Introducing BrightSparks July 2022
On The Cover
Recently, I attended a sharing session that delved into the manager’s role in developing soft skills for junior staff, and it gave me some introspective insights. We all know that managers have the responsibility to nurture or inspire their subordinates to achieve their KPIs and in turn, contribute to the organisation’s business objectives. However, the heavy emphasis on those tangible aspects can cause the other areas of a junior staff’s development to be neglected.
For instance, the ability to network, which entails mastering the art of small talking and bringing an open mindset to the event while exchanging useful contacts. I’ve seen many preferring to hide in the corner of the room, chowing down the F&B and leaving the event as soon as they can. Some also write poor memos, losing the plot mid-stream while being long-winded and even rude.
Personally, I’ve interacted with colleagues and acquaintances who aren’t skilled in the area of “resourcefulness”, crying out for help via Teams and email whenever they encountered problems or setbacks.
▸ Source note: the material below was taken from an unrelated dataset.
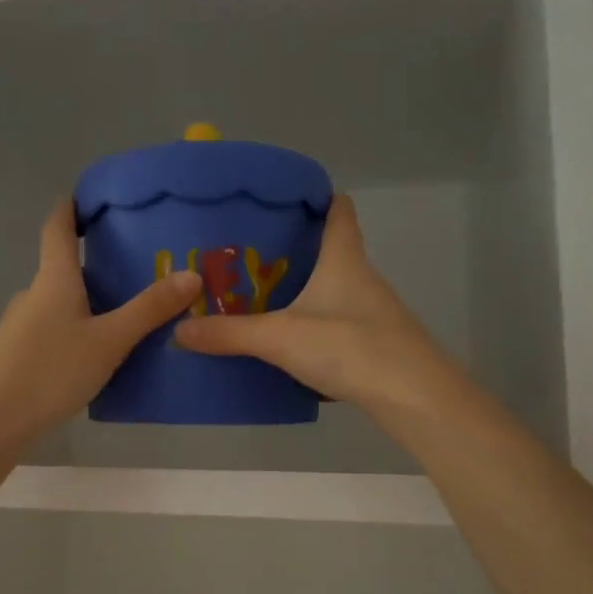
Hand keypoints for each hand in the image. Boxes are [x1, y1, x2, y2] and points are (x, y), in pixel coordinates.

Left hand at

More often than not, the answer to the problems can be solved via Google.
Can managers help their junior staff develop holistically? Of course the answer is a resounding “yes”. It is also worth noting that there are plenty of articles written about the subject matter and even courses for managers to attend. Although, sometimes you just need to have an open eye and some common sense. So as scholarship seekers, you should also think of how you can contribute to your future organisation rather than being a hindrance. Once you adopt a leadership position, think about how to lift your staff up in more ways than one.